日本ダービーには「セオリー」がある――穴党記者が激走を期待する2頭の伏兵とは?
そうして、松田記者はこの条件を満たす馬がジャスティンミラノを脅かす存在と見て、2頭の穴馬候補をピックアップした。 「まず注目したいのが、皐月賞で4着だったアーバンシック(牡3歳)です。今年の皐月賞でメンバー最速を上がりタイムを記録したのは、6着レガレイラと7着エコロヴァルツ(牡3歳)ですが、2頭の次に速い末脚を繰り出したのがアーバンシック。4角で外へ持ち出して、豪快に伸びてきました。 2走前には、皐月賞と同じ舞台のGIII京成杯(1月14日/中山・芝2000m)で2着。その際、内に体を倒しながら伸びていたのが気になっていましたが、皐月賞ではその修正が図れていました。 皐月賞の前、管理する武井亮調教師は『センスはいいけど、応用力がない』と話していて、当時はいろいろな経験を重ねつつ、少しずつ学習を進めている状況でした。隊列の先頭でキャンターを走らせたり、自立心を養う調教を課したりしていました。 それが今、(皐月賞の)疲労が抜けてからは、調教では折り合いを含めて心身のバランスがとにかくいいです。この中間から使用しているクロス鼻革の効果もあってか、武井師も『状態はしっかり上がっています』と上積みを強調していました。 昨秋の1勝クラス・百日草特別(11月5日/東京・芝2000m)で記録した走破タイムは1分59秒4。その勝ちタイムと後半1000m58秒6という数字は、2歳戦では滅多に見られない優秀な時計とラップです。 身体能力は3歳トップクラス。武器となる末脚勝負に徹することのできる東京に舞台が替わるのは、同馬にとってプラスに働くと見ます」
松田記者が推奨するもう1頭は、コスモキュランダ(牡3歳)だ。 「GII弥生賞(3月3日/中山・芝2000m)は6番人気で勝利し、皐月賞も7番人気ながら2着と好走。走っても、走っても人気にならない不思議な馬で、それだけの実績をもってしても、おそらく今回も伏兵の域を出ないでしょうが、同馬を管理する加藤士津八厩舎の伊藤祥徳調教助手は、『距離延長も(コースが)東京に替わるのもいい』と、ダービーの舞台設定を歓迎しています。 キャリア8戦は出走メンバー中2番目に多い経験値。一時は出負け気味の競馬が続いていましたが、地道なゲート練習などもあって、皐月賞では中団でしっかり流れに乗っていました。 ダービーに向けても、『中間はリカバリーもできている。皐月賞でジョッキー(ジョアン・モレイラ騎手)がこの馬の持っているもの以上を引き出してくれた。あの競馬をこなして、馬が一段上がった感じ。
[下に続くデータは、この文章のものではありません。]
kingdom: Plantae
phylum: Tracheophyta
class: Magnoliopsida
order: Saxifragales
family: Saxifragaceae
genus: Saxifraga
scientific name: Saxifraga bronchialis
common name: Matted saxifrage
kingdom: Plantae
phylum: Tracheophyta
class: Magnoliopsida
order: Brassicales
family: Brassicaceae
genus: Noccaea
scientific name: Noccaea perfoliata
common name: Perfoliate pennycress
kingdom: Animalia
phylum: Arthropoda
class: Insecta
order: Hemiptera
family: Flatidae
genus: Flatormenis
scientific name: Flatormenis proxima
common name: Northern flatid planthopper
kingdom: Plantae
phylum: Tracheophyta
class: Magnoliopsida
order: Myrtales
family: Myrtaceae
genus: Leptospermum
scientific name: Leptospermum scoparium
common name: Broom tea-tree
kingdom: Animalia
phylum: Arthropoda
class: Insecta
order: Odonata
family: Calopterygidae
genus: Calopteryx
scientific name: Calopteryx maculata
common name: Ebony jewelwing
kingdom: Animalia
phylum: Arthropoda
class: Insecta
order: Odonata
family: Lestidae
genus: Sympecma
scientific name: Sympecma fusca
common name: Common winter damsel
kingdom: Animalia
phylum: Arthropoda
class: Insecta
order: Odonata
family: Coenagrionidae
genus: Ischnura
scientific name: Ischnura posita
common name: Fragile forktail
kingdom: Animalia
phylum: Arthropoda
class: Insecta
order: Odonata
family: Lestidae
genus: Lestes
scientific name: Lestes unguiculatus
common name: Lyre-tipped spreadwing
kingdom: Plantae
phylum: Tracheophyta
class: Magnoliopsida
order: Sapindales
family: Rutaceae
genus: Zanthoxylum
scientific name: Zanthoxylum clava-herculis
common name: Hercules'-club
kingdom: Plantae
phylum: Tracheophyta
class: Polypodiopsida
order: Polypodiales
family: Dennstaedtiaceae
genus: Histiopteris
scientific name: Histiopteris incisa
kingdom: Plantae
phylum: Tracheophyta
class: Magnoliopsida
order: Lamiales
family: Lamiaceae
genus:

自分から動いても競馬ができるし、中団から前目の競馬でレースを動かしていくくらいの気持ちで走れれば』と、伊藤助手は手応えを感じているようでした。 外をまくっていった弥生賞がレースレコードでの勝利。持続力のある末脚が持ち味です。底力を問われるダービーでも、その強みを存分に発揮できれば、再度の激走があっても驚けませんよ」 ホースマンにとって、夢舞台である日本ダービー。今年も熾烈な争いになるのは間違いない。その白熱のレースにあって、ここに挙げた2頭がアッと驚く走りを見せても不思議ではない。